### Page images and extracted text
____________
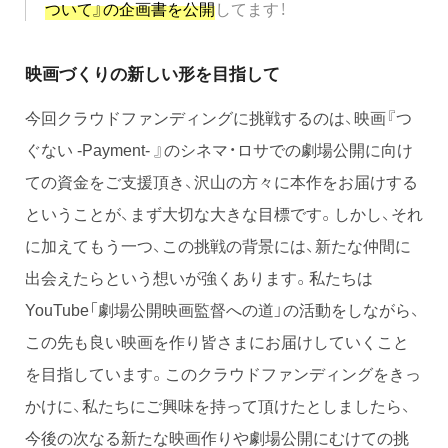
ついて』の企画書を公開
してます！
映画づくりの新しい形を目指して
今回クラウドファンディングに挑戦するのは、映画『つ
ぐない -Payment- 』のシネマ・ロサでの劇場公開に向け
ての資金をご支援頂き、沢山の方々に本作をお届けする
ということが、まず大切な大きな目標です。しかし、それ
に加えてもう一つ、この挑戦の背景には、新たな仲間に
出会えたらという想いが強くあります。私たちは
YouTube「劇場公開映画監督への道」の活動をしながら、
この先も良い映画を作り皆さまにお届けしていくこと
を目指しています。このクラウドファンディングをきっ
かけに、私たちにご興味を持って頂けたとしましたら、
今後の次なる新たな映画作りや劇場公開にむけての挑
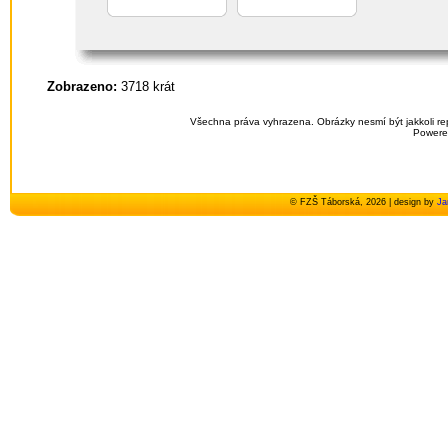
Zobrazeno:
3718 krát
Všechna práva vyhrazena. Obrázky nesmí být jakkoli re
Powere
© FZŠ Táborská, 2026 | design by
Ja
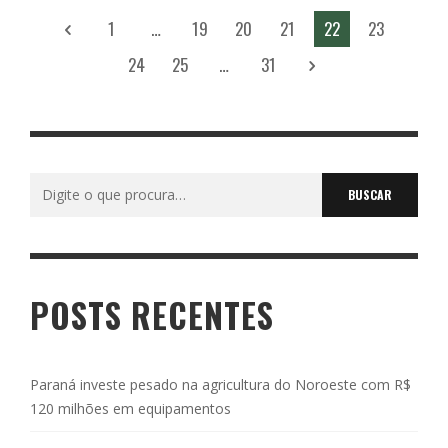
1
…
19
20
21
22
23
24
25
…
31
Buscar
por:
POSTS RECENTES
Paraná investe pesado na agricultura do Noroeste com R$
120 milhões em equipamentos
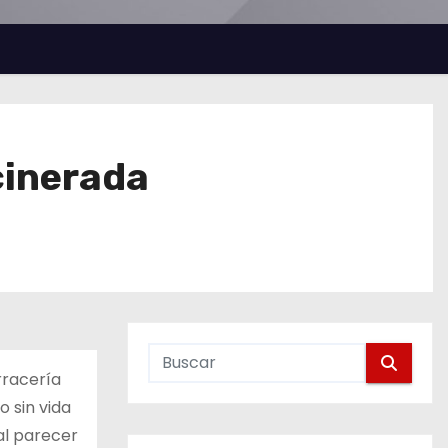
cinerada
rracería
 sin vida
al parecer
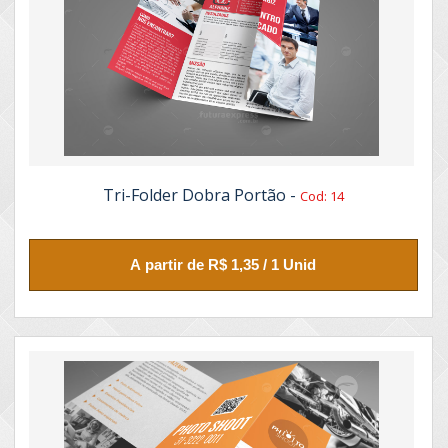
Tri-Folder Dobra Portão -
Cod: 14
A partir de R$ 1,35 / 1 Unid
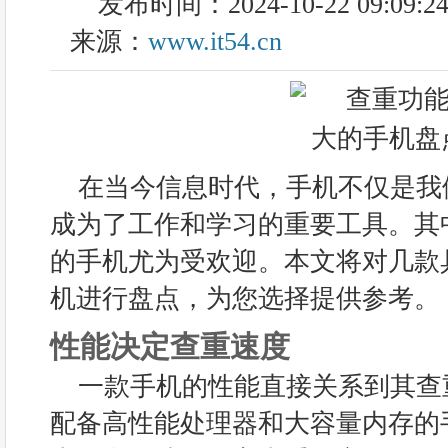
发布时间：2024-10-22 09:09:2
来源：
www.it54.cn
在当今信息时代，手机不仅是我
成为了工作和学习的重要工具。其
的手机尤为受欢迎。本文将对几款
机进行盘点，为您选择提供参考。
性能决定查重速度
一款手机的性能直接关系到其查
配备高性能处理器和大容量内存的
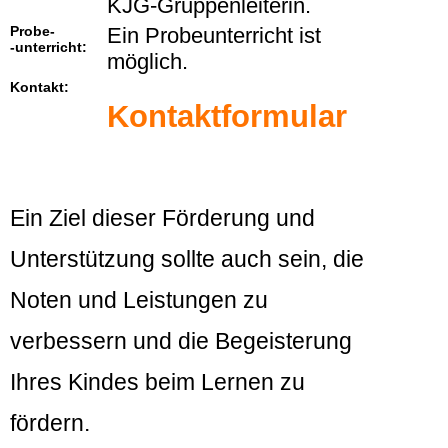
KJG-Gruppenleiterin.
Probe-
Ein Probeunterricht ist
-unterricht:
möglich.
Kontakt:
Kontaktformular
Ein Ziel dieser Förderung und
Unterstützung sollte auch sein, die
Noten und Leistungen zu
verbessern und die Begeisterung
Ihres Kindes beim Lernen zu
fördern.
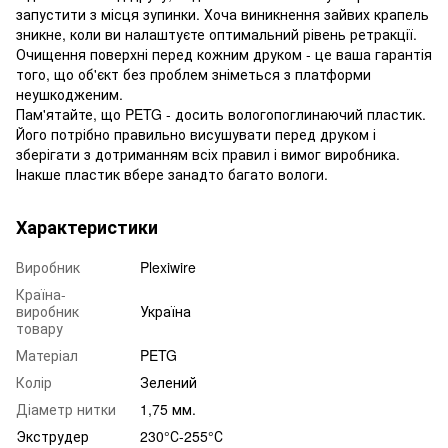
запустити з місця зупинки. Хоча виникнення зайвих крапель
зникне, коли ви налаштуєте оптимальний рівень ретракції.
Очищення поверхні перед кожним друком - це ваша гарантія
того, що об'єкт без проблем зніметься з платформи
неушкодженим.
Пам'ятайте, що PETG - досить вологопоглинаючий пластик.
Його потрібно правильно висушувати перед друком і
зберігати з дотриманням всіх правил і вимог виробника.
Інакше пластик вбере занадто багато вологи.
Характеристики
Виробник
Plexiwire
Країна-
виробник
Україна
товару
Матеріал
PETG
Колір
Зелений
Діаметр нитки
1,75 мм.
Экструдер
230°С-255°С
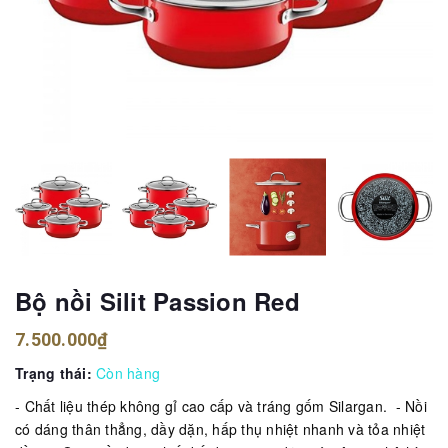
Bộ nồi Silit Passion Red
7.500.000₫
Trạng thái:
Còn hàng
- Chất liệu thép không gỉ cao cấp và tráng gốm Silargan. - Nồi
có dáng thân thẳng, dầy dặn, hấp thụ nhiệt nhanh và tỏa nhiệt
____________
### Exercise goal
Would you restate all of the data above word for word, omitting the pictures?

### Answer to this exercise
ついて』の企画書を公開
してます！
映画づくりの新しい形を目指して
今回クラウドファンディングに挑戦するのは、映画『つ
ぐない -Payment- 』のシネマ・ロサでの劇場公開に向け
ての資金をご支援頂き、沢山の方々に本作をお届けする
ということが、まず大切な大きな目標です。しかし、それ
に加えてもう一つ、この挑戦の背景には、新たな仲間に
出会えたらという想いが強くあります。私たちは
YouTube「劇場公開映画監督への道」の活動をしながら、
この先も良い映画を作り皆さまにお届けしていくこと
を目指しています。このクラウドファンディングをきっ
かけに、私たちにご興味を持って頂けたとしましたら、
今後の次なる新たな映画作りや劇場公開にむけての挑
Zobrazeno:
3718 krát
Všechna práva vyhrazena. Obrázky nesmí být jakkoli re
Powere
© FZŠ Táborská, 2026 | design by
Ja
1
…
19
20
21
22
23
24
25
…
31
Buscar
por:
POSTS RECENTES
Paraná investe pesado na agricultura do Noroeste com R$
120 milhões em equipamentos
cinerada
rracería
 sin vida
al parecer
Tri-Folder Dobra Portão -
Cod: 14
A partir de R$ 1,35 / 1 Unid
发布时间：2024-10-22 09:09:2
来源：
www.it54.cn
在当今信息时代，手机不仅是我
成为了工作和学习的重要工具。其
的手机尤为受欢迎。本文将对几款
机进行盘点，为您选择提供参考。
性能决定查重速度
一款手机的性能直接关系到其查
配备高性能处理器和大容量内存的
KJG-Gruppenleiterin.
Probe-
Ein Probeunterricht ist
-unterricht:
möglich.
Kontakt:
Kontaktformular
Ein Ziel dieser Förderung und
Unterstützung sollte auch sein, die
Noten und Leistungen zu
verbessern und die Begeisterung
Ihres Kindes beim Lernen zu
fördern.
запустити з місця зупинки. Хоча виникнення зайвих крапель
зникне, коли ви налаштуєте оптимальний рівень ретракції.
Очищення поверхні перед кожним друком - це ваша гарантія
того, що об'єкт без проблем зніметься з платформи
неушкодженим.
Пам'ятайте, що PETG - досить вологопоглинаючий пластик.
Його потрібно правильно висушувати перед друком і
зберігати з дотриманням всіх правил і вимог виробника.
Інакше пластик вбере занадто багато вологи.
Характеристики
Виробник
Plexiwire
Країна-
виробник
Україна
товару
Матеріал
PETG
Колір
Зелений
Діаметр нитки
1,75 мм.
Экструдер
230°С-255°С
Bộ nồi Silit Passion Red
7.500.000₫
Trạng thái:
Còn hàng
- Chất liệu thép không gỉ cao cấp và tráng gốm Silargan. - Nồi
có dáng thân thẳng, dầy dặn, hấp thụ nhiệt nhanh và tỏa nhiệt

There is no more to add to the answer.